__Exercise data__.
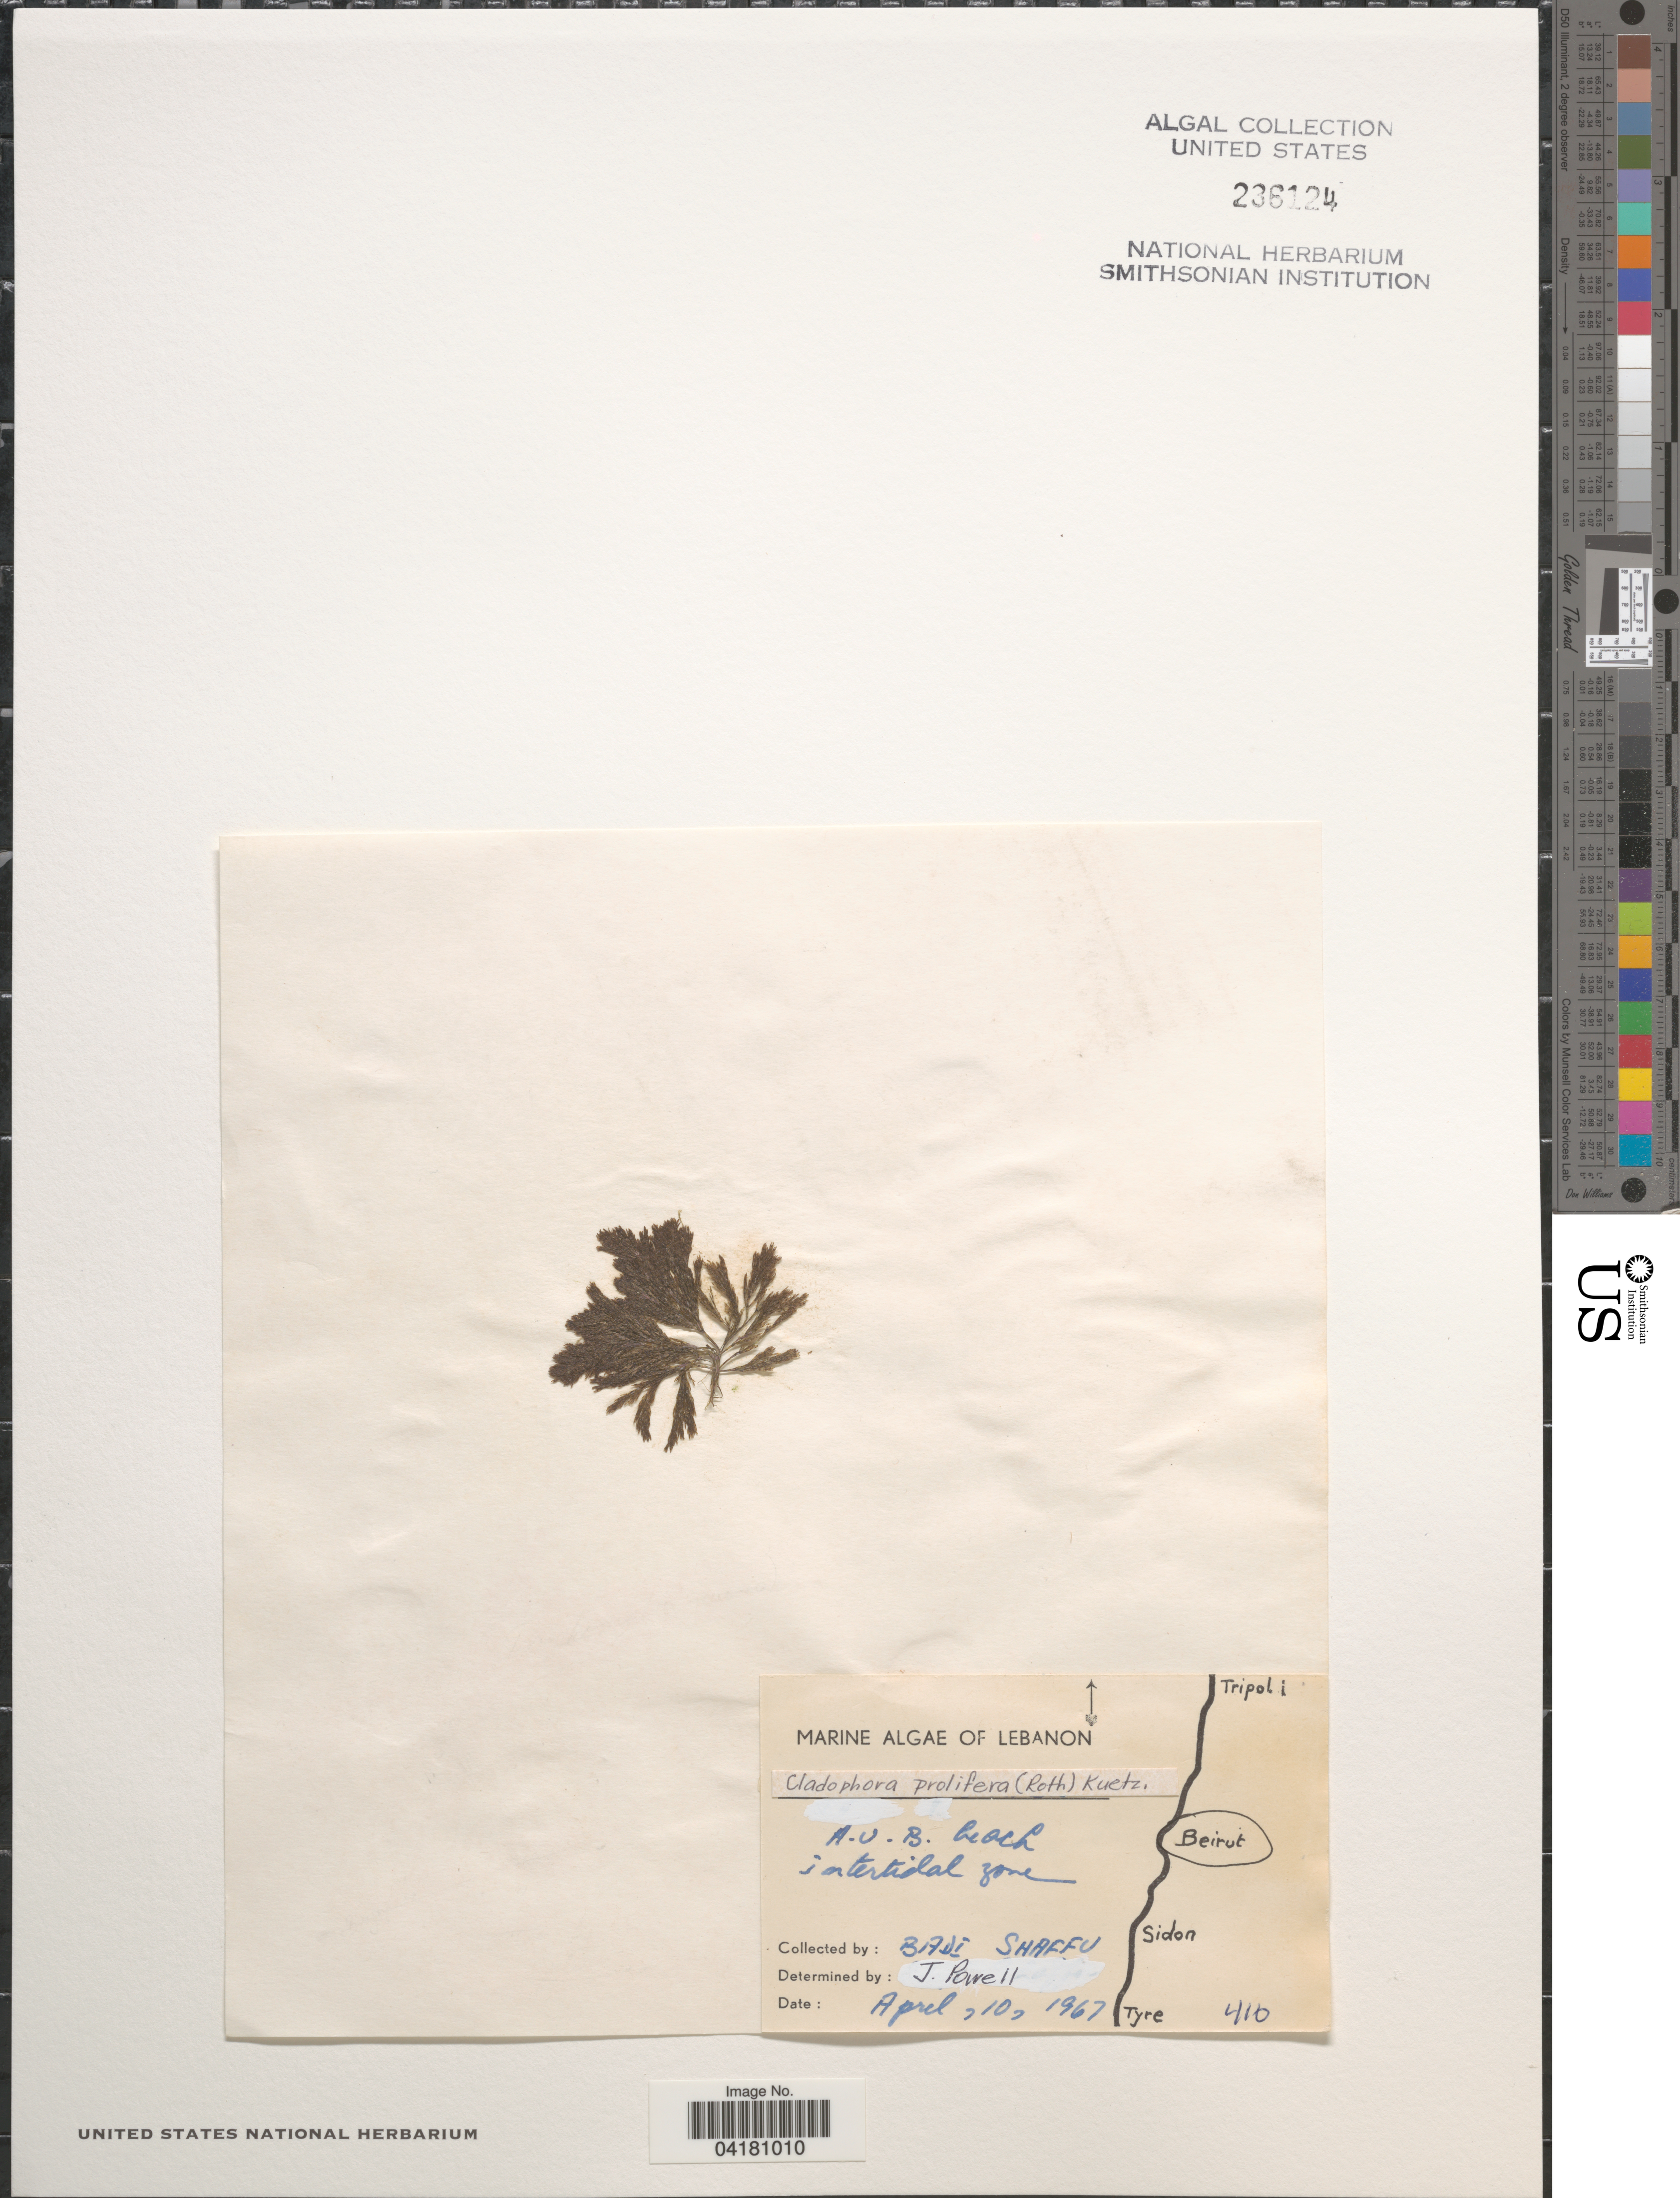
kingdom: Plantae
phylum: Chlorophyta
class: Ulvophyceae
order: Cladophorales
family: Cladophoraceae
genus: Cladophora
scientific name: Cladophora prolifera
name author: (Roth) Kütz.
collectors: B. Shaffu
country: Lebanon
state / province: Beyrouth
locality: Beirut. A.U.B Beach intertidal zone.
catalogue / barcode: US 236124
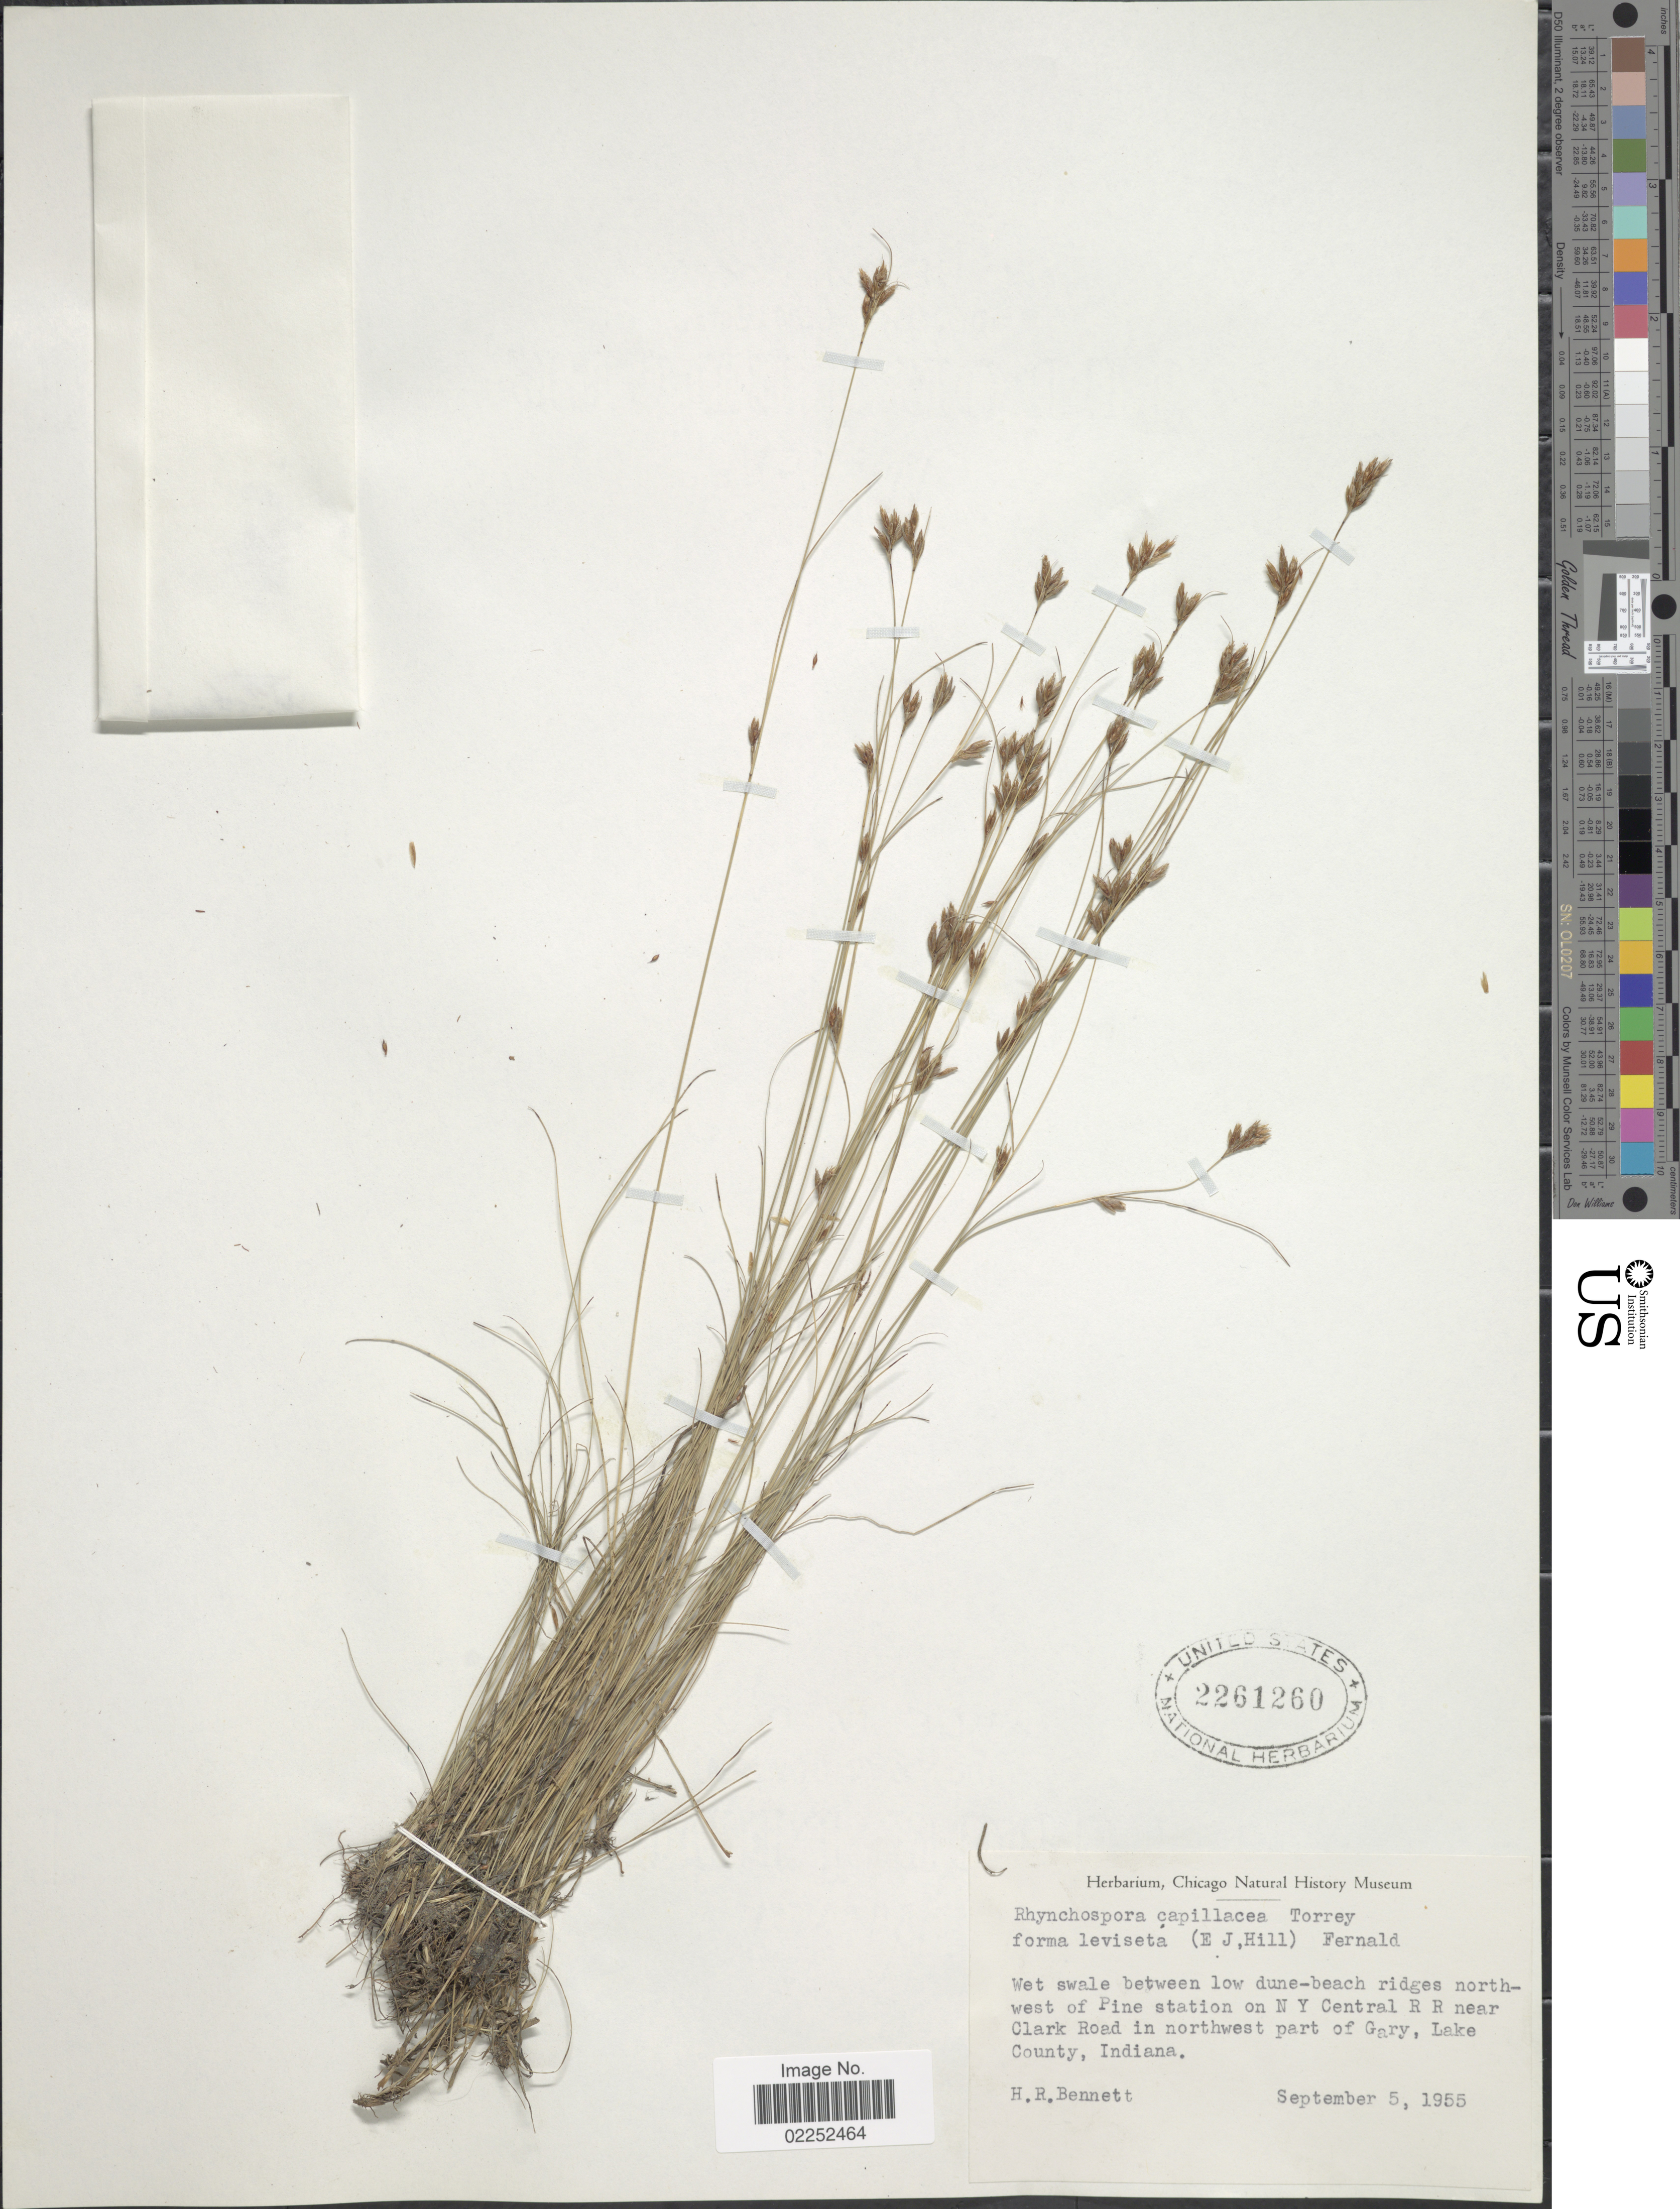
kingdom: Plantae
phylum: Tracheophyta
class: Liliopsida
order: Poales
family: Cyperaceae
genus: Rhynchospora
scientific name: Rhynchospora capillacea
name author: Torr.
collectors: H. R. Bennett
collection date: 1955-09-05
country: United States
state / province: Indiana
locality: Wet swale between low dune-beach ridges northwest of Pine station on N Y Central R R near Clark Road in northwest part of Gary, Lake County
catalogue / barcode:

__What you are asked to do__. Reproduce the lines from the start of the records through the line holding "order: Poales", inclusive, with every "phylum" swapped for "division" and nothing else altered. Omit the pictures.

__Solution for this task__.
kingdom: Plantae
division: Chlorophyta
class: Ulvophyceae
order: Cladophorales
family: Cladophoraceae
genus: Cladophora
scientific name: Cladophora prolifera
name author: (Roth) Kütz.
collectors: B. Shaffu
country: Lebanon
state / province: Beyrouth
locality: Beirut. A.U.B Beach intertidal zone.
catalogue / barcode: US 236124
kingdom: Plantae
division: Tracheophyta
class: Liliopsida
order: Poales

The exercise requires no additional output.